Another NFL season brings with it another attempt to kick off a national spring football league in the months that follow. But a spring football league slated to launch next year will debut with significant media firepower behind it.
The XFL, the nascent football league controlled by professional-wrestling impresario Vince McMahon, will debut in February of next year with a good chunk of games that are slated to air on two of TV’s most watched networks, Fox and ABC. In all, 25 games will air on national broadcast, the XFL said Tuesday, with others slated to air on ESPN and ESPN2, which, like ABC, are controlled by Walt Disney Co. The eight-team league will play a ten-week season.
Fox has already committed an on-air team consisting of Curt Menefee, a veteran of the booth. and Joel Klatt, its lead college football analyst. ABC’s team will be named at a later date.
The XFL hopes to gain ground where predecessors have not. Earlier this year, the Alliance of American Football, led by entrepreneur Charlie Ebersol, launched a season during a Saturday broadcast on CBS, only to find keeping operations going were too much to bear. The league folded before its season could be completed.

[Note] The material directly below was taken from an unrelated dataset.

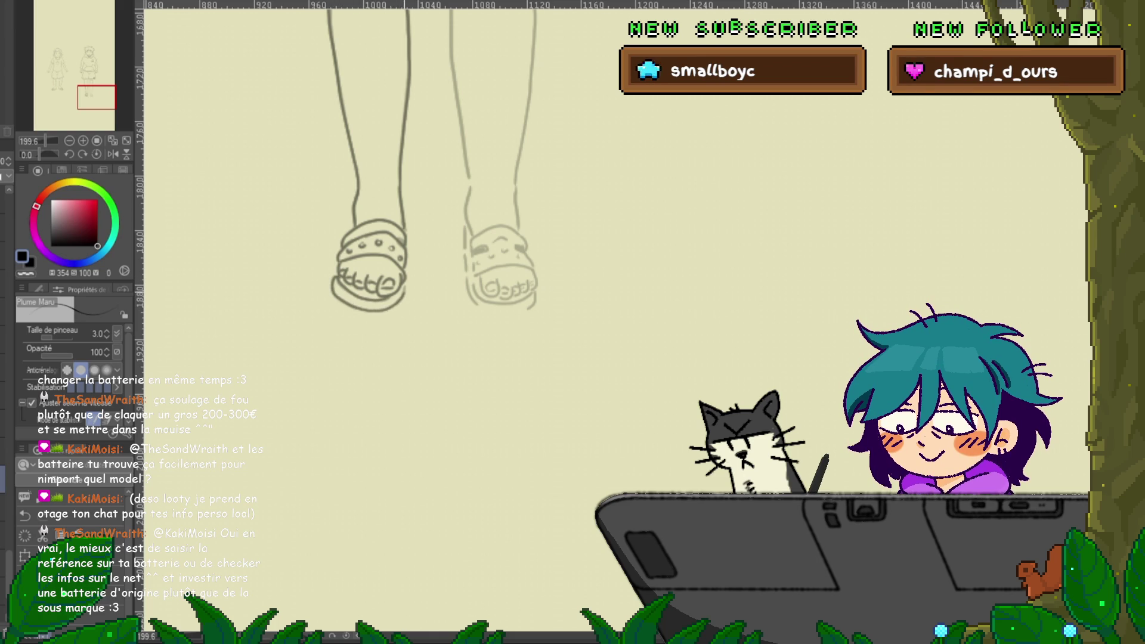
left_click_drag(417, 239, 372, 254)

For years, dreamers and big thinkers have tried to emulate the success of the NFL with a rival spring football league. Longtime pigskin fans will no doubt recall the USFL, the United Football League, and even a previous incarnation of the XFL – a joint venture of NBC and WWE. But many of these efforts floundered.
Successful spring football might lend the networks an economic cushion. Both Disney and Fox – the rights holders to “Monday Night Football” and “Thursday Night Football,” respectively, have deep ties to the NFL. Yet current rights to broadcast NFL games start to lapse in 2021, when ESPN’s contract comes up for renewal. NFL broadcasts bring Walt Disney, CBS, NBC and Fox their biggest audiences of the season.
Football games represent “one of the few appointment viewing opportunities left for the networks,” Oliver Luck, CEO of the XFL, told Variety in February. “The demand has been healthy and that gives me confidence that there will be an audience – not just for us, but for theirs.”